_SHORT PROBLEM:_
Rewrite the rows starting with the line that contains "scientific name: Heliophila subulata" and going on through the line that contains "scientific name: Sanguisorba officinalis". Replace "phylum" with "division" and leave everything else unchanged.
--- BEGIN GIVEN DATA ---
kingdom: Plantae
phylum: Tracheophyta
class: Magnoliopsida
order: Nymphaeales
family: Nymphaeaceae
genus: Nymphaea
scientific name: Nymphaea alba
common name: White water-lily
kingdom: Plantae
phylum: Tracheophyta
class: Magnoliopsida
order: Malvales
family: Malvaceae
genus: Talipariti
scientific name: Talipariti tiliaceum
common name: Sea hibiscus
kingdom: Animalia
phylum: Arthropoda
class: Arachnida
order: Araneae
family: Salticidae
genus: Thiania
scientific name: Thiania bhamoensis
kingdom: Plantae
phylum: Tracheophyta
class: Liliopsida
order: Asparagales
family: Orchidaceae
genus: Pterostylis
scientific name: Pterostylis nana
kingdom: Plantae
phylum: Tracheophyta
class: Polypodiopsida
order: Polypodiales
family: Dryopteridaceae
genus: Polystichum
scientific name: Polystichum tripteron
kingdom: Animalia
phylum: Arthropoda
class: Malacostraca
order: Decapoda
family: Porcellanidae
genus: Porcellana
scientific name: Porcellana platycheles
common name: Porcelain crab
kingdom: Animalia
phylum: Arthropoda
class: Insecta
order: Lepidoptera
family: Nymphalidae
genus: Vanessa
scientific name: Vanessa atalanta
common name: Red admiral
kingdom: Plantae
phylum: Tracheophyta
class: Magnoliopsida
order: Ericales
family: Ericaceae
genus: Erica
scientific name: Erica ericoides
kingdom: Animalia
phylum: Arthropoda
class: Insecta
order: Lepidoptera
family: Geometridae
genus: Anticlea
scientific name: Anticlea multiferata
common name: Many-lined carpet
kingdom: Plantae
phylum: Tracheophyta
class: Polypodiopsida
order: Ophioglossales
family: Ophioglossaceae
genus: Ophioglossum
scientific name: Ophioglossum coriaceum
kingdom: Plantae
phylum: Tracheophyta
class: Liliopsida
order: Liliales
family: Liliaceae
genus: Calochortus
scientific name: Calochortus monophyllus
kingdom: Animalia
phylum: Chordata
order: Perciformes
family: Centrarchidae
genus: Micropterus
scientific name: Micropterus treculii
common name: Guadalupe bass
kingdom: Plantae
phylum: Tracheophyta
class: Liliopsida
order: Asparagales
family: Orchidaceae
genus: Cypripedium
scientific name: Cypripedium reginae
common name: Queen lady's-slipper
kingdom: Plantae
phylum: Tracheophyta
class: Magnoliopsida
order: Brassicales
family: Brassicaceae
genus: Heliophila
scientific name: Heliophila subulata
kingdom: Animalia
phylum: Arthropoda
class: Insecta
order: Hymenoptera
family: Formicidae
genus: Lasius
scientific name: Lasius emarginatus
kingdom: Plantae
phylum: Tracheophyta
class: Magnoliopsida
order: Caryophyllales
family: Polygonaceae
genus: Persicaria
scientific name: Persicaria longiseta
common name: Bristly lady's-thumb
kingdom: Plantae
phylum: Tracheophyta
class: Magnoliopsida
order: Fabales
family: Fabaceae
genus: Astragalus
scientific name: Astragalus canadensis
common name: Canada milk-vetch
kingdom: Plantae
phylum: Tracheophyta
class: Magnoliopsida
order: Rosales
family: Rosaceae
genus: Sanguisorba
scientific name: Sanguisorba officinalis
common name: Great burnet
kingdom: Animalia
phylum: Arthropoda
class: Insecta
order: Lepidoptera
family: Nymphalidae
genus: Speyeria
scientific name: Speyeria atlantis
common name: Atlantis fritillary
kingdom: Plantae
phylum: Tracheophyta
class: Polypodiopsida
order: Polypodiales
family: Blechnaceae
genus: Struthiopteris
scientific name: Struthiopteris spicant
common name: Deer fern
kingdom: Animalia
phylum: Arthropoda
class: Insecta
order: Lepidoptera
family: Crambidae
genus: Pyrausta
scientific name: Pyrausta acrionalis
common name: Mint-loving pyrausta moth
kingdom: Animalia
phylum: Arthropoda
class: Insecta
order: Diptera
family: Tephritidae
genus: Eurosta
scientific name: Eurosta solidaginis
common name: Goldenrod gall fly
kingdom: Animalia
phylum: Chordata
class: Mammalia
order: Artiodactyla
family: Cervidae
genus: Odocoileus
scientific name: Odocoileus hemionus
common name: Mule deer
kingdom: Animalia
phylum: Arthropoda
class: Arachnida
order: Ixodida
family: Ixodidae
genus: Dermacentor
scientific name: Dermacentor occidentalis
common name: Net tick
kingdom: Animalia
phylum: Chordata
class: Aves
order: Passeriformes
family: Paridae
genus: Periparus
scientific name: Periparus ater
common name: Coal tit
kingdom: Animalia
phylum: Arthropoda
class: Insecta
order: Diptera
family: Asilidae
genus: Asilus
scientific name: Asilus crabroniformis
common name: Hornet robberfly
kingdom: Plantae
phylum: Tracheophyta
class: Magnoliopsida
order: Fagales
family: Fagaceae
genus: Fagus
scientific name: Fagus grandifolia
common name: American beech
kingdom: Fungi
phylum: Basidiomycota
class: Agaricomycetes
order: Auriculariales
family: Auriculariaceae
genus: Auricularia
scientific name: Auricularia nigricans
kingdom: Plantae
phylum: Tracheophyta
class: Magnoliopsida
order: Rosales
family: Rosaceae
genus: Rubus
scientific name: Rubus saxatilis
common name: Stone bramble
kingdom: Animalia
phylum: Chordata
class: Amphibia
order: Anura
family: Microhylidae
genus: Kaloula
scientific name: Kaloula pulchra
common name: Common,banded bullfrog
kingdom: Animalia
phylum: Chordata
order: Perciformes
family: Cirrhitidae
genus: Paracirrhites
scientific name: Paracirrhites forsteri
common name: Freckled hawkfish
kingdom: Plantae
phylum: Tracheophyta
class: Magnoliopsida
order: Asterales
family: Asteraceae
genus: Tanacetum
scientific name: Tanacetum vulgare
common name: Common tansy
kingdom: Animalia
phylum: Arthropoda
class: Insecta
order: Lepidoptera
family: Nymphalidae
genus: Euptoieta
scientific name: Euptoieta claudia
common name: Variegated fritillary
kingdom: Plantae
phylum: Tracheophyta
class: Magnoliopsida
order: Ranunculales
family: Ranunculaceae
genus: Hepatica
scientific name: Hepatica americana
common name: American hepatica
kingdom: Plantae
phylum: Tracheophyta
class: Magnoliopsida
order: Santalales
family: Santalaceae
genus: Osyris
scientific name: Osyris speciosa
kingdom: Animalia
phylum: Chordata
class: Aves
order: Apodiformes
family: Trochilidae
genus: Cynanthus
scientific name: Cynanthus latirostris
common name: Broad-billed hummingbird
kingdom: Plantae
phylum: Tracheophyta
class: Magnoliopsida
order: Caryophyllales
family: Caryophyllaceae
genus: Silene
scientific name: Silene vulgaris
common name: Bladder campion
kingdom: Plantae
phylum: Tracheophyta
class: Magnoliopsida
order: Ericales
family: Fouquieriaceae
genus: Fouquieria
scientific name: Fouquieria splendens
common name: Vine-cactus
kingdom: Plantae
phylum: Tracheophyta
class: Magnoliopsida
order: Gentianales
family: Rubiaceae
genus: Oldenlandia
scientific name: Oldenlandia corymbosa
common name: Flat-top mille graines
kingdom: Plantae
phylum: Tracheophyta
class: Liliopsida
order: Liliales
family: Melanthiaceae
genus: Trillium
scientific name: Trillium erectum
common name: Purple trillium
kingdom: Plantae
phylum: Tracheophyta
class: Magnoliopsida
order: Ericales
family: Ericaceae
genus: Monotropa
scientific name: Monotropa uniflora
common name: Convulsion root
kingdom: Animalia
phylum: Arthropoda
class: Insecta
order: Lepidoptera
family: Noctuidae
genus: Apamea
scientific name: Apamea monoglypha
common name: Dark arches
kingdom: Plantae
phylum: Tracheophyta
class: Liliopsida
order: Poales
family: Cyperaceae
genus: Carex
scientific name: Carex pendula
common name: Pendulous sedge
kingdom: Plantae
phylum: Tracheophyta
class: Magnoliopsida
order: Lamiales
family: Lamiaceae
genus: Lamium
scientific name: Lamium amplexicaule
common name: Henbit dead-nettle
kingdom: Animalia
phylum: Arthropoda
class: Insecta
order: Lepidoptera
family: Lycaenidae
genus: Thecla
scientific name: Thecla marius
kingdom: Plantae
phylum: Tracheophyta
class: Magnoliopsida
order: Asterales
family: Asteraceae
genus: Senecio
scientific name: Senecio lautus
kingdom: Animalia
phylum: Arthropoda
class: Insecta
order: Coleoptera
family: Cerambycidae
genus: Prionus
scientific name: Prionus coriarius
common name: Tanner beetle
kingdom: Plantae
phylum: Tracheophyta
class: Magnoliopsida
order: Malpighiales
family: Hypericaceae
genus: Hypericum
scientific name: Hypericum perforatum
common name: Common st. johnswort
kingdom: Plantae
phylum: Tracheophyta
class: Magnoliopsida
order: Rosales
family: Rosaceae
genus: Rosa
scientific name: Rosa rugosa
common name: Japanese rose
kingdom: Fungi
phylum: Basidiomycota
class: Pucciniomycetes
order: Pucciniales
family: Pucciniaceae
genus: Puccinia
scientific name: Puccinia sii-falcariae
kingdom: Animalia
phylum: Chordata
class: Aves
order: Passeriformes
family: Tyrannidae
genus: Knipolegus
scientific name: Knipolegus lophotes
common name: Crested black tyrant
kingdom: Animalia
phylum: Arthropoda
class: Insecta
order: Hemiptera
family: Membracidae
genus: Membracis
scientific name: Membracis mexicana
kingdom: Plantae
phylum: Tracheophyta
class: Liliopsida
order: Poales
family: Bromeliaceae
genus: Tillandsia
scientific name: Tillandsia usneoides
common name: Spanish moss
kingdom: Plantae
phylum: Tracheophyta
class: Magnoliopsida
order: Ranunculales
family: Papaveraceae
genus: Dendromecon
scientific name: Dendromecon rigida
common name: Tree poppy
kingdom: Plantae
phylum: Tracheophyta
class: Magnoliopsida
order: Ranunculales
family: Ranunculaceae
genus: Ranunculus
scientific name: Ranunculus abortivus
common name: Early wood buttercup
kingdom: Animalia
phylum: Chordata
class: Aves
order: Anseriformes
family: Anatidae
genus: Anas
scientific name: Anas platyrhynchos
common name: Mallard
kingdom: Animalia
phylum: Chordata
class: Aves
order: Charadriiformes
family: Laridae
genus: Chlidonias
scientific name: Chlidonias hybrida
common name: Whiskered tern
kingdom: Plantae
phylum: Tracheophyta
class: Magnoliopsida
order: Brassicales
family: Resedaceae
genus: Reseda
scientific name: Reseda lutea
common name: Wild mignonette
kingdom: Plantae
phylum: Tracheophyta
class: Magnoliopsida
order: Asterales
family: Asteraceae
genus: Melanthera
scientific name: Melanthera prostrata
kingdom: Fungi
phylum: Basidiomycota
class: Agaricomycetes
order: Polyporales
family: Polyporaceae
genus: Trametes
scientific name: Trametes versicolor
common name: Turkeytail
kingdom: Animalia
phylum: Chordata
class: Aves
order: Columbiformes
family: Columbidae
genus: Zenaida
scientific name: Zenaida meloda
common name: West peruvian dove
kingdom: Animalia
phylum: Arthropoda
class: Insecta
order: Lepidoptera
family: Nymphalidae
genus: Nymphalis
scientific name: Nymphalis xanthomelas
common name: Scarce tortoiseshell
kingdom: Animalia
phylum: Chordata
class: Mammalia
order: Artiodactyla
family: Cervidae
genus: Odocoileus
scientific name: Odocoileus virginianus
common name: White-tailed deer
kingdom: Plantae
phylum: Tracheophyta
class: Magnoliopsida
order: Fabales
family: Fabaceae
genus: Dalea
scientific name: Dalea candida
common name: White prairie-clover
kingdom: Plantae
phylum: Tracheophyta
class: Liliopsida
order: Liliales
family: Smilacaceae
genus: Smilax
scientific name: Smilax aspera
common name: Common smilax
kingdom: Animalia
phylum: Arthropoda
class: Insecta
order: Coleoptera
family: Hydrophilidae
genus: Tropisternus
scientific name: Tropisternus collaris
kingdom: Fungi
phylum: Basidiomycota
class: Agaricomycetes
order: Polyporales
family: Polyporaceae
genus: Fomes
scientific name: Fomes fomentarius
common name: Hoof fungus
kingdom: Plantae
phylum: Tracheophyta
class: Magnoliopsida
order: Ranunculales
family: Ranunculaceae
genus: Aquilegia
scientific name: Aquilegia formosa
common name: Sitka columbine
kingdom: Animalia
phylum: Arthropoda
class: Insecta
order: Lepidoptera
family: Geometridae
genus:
--- END GIVEN DATA ---
_EXERCISE OUTPUT:_
scientific name: Heliophila subulata
kingdom: Animalia
division: Arthropoda
class: Insecta
order: Hymenoptera
family: Formicidae
genus: Lasius
scientific name: Lasius emarginatus
kingdom: Plantae
division: Tracheophyta
class: Magnoliopsida
order: Caryophyllales
family: Polygonaceae
genus: Persicaria
scientific name: Persicaria longiseta
common name: Bristly lady's-thumb
kingdom: Plantae
division: Tracheophyta
class: Magnoliopsida
order: Fabales
family: Fabaceae
genus: Astragalus
scientific name: Astragalus canadensis
common name: Canada milk-vetch
kingdom: Plantae
division: Tracheophyta
class: Magnoliopsida
order: Rosales
family: Rosaceae
genus: Sanguisorba
scientific name: Sanguisorba officinalis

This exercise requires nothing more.